As more and more private lenders began offering reverse mortgages, the government began growing concerned over their lack of regulation. Many believed reverse mortgages should have a set of standards that all reverse mortgage lenders should follow, as well as FHA insurance. In 1983, the first congressional hearing on reverse mortgages takes place. At this hearing, the Senate approves a proposal by Senator John Heinz to have reverse mortgages insured by the FHA.
In 1987 Congress passed the FHA insurance bill, which would insure reverse mortgages. The following year, President Ronald Reagan signed the FHA Reverse Mortgage bill into law. In 1989, the very first FHA-insured reverse mortgage (or Home Equity Conversion Mortgage / HECM) was written.

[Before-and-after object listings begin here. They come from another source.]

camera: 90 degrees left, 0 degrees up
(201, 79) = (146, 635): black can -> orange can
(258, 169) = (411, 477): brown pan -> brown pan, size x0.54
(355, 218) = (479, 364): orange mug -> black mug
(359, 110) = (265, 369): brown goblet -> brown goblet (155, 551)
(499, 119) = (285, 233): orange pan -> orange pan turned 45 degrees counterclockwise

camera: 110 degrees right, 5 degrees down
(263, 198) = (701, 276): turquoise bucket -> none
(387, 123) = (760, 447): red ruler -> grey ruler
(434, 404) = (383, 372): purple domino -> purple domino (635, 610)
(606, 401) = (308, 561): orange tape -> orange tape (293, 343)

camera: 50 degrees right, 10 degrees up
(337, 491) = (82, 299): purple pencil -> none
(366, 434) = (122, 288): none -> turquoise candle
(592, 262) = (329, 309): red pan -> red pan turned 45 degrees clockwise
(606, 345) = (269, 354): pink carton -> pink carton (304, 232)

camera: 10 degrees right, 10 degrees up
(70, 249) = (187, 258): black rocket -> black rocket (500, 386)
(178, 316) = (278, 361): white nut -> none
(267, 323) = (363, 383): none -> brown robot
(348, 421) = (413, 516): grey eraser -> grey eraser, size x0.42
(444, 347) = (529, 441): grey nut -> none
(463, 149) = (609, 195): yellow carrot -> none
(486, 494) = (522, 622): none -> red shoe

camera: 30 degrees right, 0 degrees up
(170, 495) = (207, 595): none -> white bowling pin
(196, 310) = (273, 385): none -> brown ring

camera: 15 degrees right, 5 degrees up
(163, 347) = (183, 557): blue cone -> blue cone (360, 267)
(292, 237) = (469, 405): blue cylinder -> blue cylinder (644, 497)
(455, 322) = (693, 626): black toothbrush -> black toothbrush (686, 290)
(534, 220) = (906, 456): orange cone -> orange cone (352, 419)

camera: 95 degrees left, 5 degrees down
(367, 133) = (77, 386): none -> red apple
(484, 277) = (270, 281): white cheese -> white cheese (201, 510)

Reverse mortgages have been around for 30+ years now, and have had their share of negative press. Now, thankfully, new regulations and tighter lending standards have made HECMs a safer, more valuable financial solution for senior homeowners. Here are a few of the biggest benefits to choosing a reverse mortgage today:
- No monthly payments on your home*
- You still own your home
- HECMs are federally insured
- Your heirs are not responsible for paying the debt when you’re gone
- Does not affect entitlements like Social Security or Medicare**
*You are still responsible for paying your homeowners insurance premiums and property taxes. Failing to fulfill these obligations may result in the reverse loan being called due or entering into default.
**May affect Supplemental Security Income (SSI) or Medicaid. Speak with a financial advisor for details.